Hadoop Questions and Answers Part-17

1. Point out the correct statement.
a) Mapper maps input key/value pairs to a set of intermediate key/value pairs
b) Applications typically implement the Mapper and Reducer interfaces to provide the map and reduce methods
c) Mapper and Reducer interfaces form the core of the job
d) None of the mentioned

Answer: d
Explanation: The transformed intermediate records do not need to be of the same type as the input records.

2. The Hadoop MapReduce framework spawns one map task for each __________ generated by the InputFormat for the job.
a) OutputSplit
b) InputSplit
c) InputSplitStream
d) All of the mentioned

Answer: b
Explanation: Mapper implementations are passed the JobConf for the job via the JobConfigurable.configure(JobConf) method and override it to initialize themselves.

3. Users can control which keys (and hence records) go to which Reducer by implementing a custom?
a) Partitioner
b) OutputSplit
c) Reporter
d) All of the mentioned

Answer: a
Explanation: Users can control the grouping by specifying a Comparator via JobConf.setOutputKeyComparatorClass(Class).

4. Point out the wrong statement.
a) The Mapper outputs are sorted and then partitioned per Reducer
b) The total number of partitions is the same as the number of reduce tasks for the job
c) The intermediate, sorted outputs are always stored in a simple (key-len, key, value-len, value) format
d) None of the mentioned

Answer: d
Explanation: All intermediate values associated with a given output key are subsequently grouped by the framework, and passed to the Reducer(s) to determine the final output.

5. Applications can use the ____________ to report progress and set application-level status messages.
a) Partitioner
b) OutputSplit
c) Reporter
d) All of the mentioned

Answer: c
Explanation: Reporter is also used to update Counters, or just indicate that they are alive.

6. The right level of parallelism for maps seems to be around _________ maps per-node.
a) 1-10
b) 10-100
c) 100-150
d) 150-200

Answer: b
Explanation: Task setup takes a while, so it is best if the maps take at least a minute to execute.
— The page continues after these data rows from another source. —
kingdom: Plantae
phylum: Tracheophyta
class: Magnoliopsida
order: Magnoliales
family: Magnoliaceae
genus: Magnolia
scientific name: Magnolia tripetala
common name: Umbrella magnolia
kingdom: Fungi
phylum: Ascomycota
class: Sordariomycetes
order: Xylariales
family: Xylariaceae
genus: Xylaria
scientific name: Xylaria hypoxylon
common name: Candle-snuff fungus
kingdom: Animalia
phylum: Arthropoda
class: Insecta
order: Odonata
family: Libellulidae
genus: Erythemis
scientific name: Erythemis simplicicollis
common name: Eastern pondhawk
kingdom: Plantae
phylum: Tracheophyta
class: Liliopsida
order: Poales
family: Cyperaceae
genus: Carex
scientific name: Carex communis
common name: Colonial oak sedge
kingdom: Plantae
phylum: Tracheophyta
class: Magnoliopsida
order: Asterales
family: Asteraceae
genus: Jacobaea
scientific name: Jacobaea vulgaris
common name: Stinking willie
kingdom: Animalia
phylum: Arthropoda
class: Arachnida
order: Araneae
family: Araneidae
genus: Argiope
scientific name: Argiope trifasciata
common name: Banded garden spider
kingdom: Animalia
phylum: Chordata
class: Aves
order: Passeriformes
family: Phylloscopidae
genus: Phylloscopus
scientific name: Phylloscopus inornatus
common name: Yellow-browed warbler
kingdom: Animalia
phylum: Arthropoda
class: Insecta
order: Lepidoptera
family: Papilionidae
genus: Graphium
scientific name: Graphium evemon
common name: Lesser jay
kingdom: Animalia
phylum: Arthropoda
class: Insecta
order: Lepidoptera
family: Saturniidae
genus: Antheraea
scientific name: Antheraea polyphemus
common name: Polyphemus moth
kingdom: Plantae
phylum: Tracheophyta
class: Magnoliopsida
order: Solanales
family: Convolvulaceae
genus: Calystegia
7. The number of reduces for the job is set by the user via _________
a) JobConf.setNumTasks(int)
b) JobConf.setNumReduceTasks(int)
c) JobConf.setNumMapTasks(int)
d) All of the mentioned

Answer: b
Explanation: Reducer has 3 primary phases: shuffle, sort and reduce.

8. The framework groups Reducer inputs by key in _________ stage.
a) sort
b) shuffle
c) reduce
d) none of the mentioned

Answer: a
Explanation: The shuffle and sort phases occur simultaneously; while map-outputs are being fetched they are merged.

9. The output of the reduce task is typically written to the FileSystem via _____________
a) OutputCollector.collect
b) OutputCollector.get
c) OutputCollector.receive
d) OutputCollector.put

Answer: a
Explanation: The output of the Reducer is not sorted.

10. Which of the following is the default Partitioner for Mapreduce?
a) MergePartitioner
b) HashedPartitioner
c) HashPartitioner
d) None of the mentioned

Answer: c
Explanation: The total number of partitions is the same as the number of reduce tasks for the job.